Entre o tom explícito do chileno e o genérico do brasileiro poder-se-ia ver o efeito da maior experiência do segundo, seu maior traquejo na lida com as distinções entre política e diplomacia. Essa interpretação seria, no entanto, benevolente com Lula. Em outros momentos da mesma comunicação, divulgada por Leonardo Sakamotto, o insuspeito colunista do Uol, em 24.02, fica claro que a diferença não é o que falta, mas o que sobra na análise de Lula, em relação ao posicionamento político de Boric. Fala Lula: “A gente está acostumado a ver potências fazendo isso de vez em quando sem pedir licença. Foi assim que os Estados Unidos invadiram o Afeganistão e o Iraque. Foi assim que a França e a Inglaterra invadiram a Líbia. E é assim que a Rússia está fazendo com a Ucrânia”. Aí estão os nomes do boi agressor e do boi agredido, porém, diluídos em meio a outros bois, que pastaram em outros contextos.
Os excessos dispersores do foco não são os únicos a retirar da fala de Lula o caráter de posição política orientada por valores diante da emergência dramática de uma crise atual, para torná-la uma incursão no mundo da estratégia politicamente orientada para o médio e o longo prazos, na qual presente, passado e futuro fundem-se em ritmo de tese. Para tanto, contribui também, na mesma fala, um discurso crítico da ONU que parece remetido ao contexto em que ele governou o Brasil, ou mesmo, mais atrás, o da eclosão, em plena guerra fria, do movimento dos não-alinhados a lembrar à ONU que a geopolítica do mundo mudara no sentido de congelá-la. Como entender a evocação, em flashback, neste momento, de uma política alternativa, embora não antagônica, à do globalismo liberal, que Bolsonaro xinga e Putin desafia? É possível que, em momentos não críticos, ela conte com simpatia e até parceria de Boric. Logo, não se trata de ver entre ambos os líderes, uma divergência de fundo. Mas a que atribuir a recusa de Lula a traduzir suas intenções em política externa em tática de efetivo e decidido engajamento contra o atual agressor da paz e ao lado do presente agredido? A pergunta requer olhar o que se dá na esquerda brasileira, mormente no PT, retaguarda que Lula pode interpelar, não confrontar,
É fato que se detecta no Brasil disposição semelhante à de Boric, por parte de algumas lideranças de esquerda, como se dá no caso do deputado carioca Marcelo Freixo, que certamente não é voz solitária. Frustram, por outro lado, e até preocupam as dificuldades do maior partido da esquerda brasileira em posicionar-se como a hora exige de agentes políticos que não podem se refugiar, como se analistas fossem, nas ambiguidades certamente reais e sérias que uma situação complexa envolve. Esse dilema entre se posicionar politicamente ou escapar pela análise é que parece acossar o ex-presidente Lula. O modo como enfrentará essa esquina é de alto interesse público no momento em que sob seus ombros se depositam as expectativas de muitos brasileiros que querem ou precisam sair do beco, sem sair do país.

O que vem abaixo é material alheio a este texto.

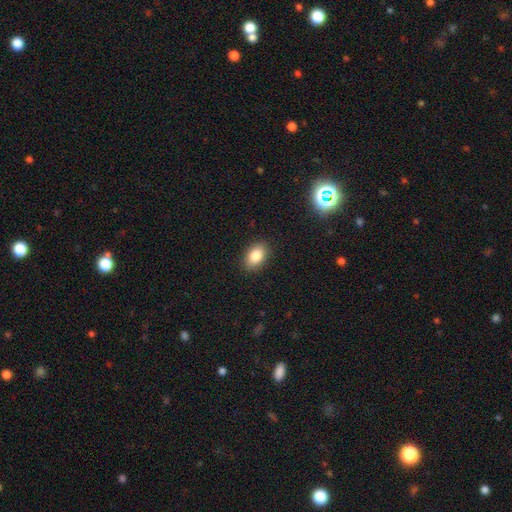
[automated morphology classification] smooth-or-featured: smooth: 85% | star or artifact: 9% | featured or disk: 7%
  how-rounded: in between: 87% | round: 12% | cigar-shaped: 1%
  merging: none: 89% | minor disturbance: 8% | major disturbance: 2% | merger: 1%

Produz algum alívio saber que uma desastrada nota da bancada do partido no Senado – que criticava e responsabilizava principalmente os EUA e a aliança ocidental e secundariamente a Rússia, desviando o foco do caso concreto que tensiona o mundo – foi revista e tirada de circulação a tempo. Bom saber que há no PT anticorpos contra atrações ideológicas típicas de esquerda negativa, seja a saudade da guerra fria, seja a simulação ideal de uma polaridade norte/sul. Mas fica evidente ali também a presença relevante de posições que confundem alvos num momento tão delicado da política mundial e brasileira. Um mero ponto intermediário entre o olhar grudado no retrovisor e a inspiração no que se desenha como esquerda no horizonte do nosso século ainda jovem não basta porque pode, no máximo, produzir declarações genéricas que podem ser anódinas num contexto em que até o Talibã prega que se resolva a crise “por meio de diálogo e meios pacíficos”. Antes de ceder a piadas é preciso pensar que não basta pregar paz, tem que participar e se engajar, não cumprir tabela e depois torcer contra, entre amigos.

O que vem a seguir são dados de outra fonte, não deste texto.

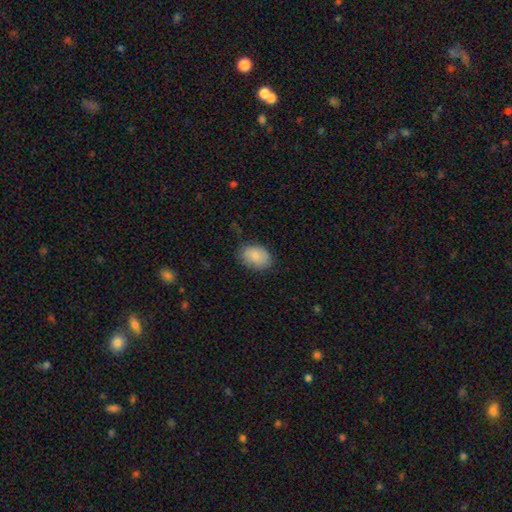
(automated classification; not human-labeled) smooth 86%, featured or disk 7%, star or artifact 7%. Down the decision tree: how rounded — in between (82%); merging — none (76%).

Sem agora mais me referir a líderes ou partidos específicos, registro a percepção, fora da direita autoritária (onde esse tipo de fenômeno é, a princípio, mais esperado) de uma admiração contida pela performance guerreira de Putin em áreas gauche de nossa elite política e da nossa intelectualidade. O traço é determinante na virtual extrema-esquerda (insignificante no Brasil) mas afeta, de viés, também a esquerda política, mais ainda em suas conexões universitárias, onde incide um esquerdismo doutrinário superficialmente intelectualizado. Mesmo quando se vê como “centro-esquerda”, ele segue refém da mentalidade bipolar dos tempos da guerra fria, agora aplicada a novas polaridades. A antiga atitude política anti-imperialista recicla-se pela denúncia de um “neo-liberalismo” elástico a ponto de estigmatizar todo o campo liberal, pressionando a porta do edifício liberal-democrático que é hoje o grande alvo de Putin. Mas se o olhar ousar uma penetração mais funda cogitará que a admiração pelo seu lado de “estadista” abriga reminiscências ideológicas que independem do antiamericanismo e da aversão “cultural” ao capitalismo e ao Ocidente. Pode-se ver aversão a pecados mundanos da política liberal-democrática, desfavoravelmente comparada à potência de um líder forte para promover justiça.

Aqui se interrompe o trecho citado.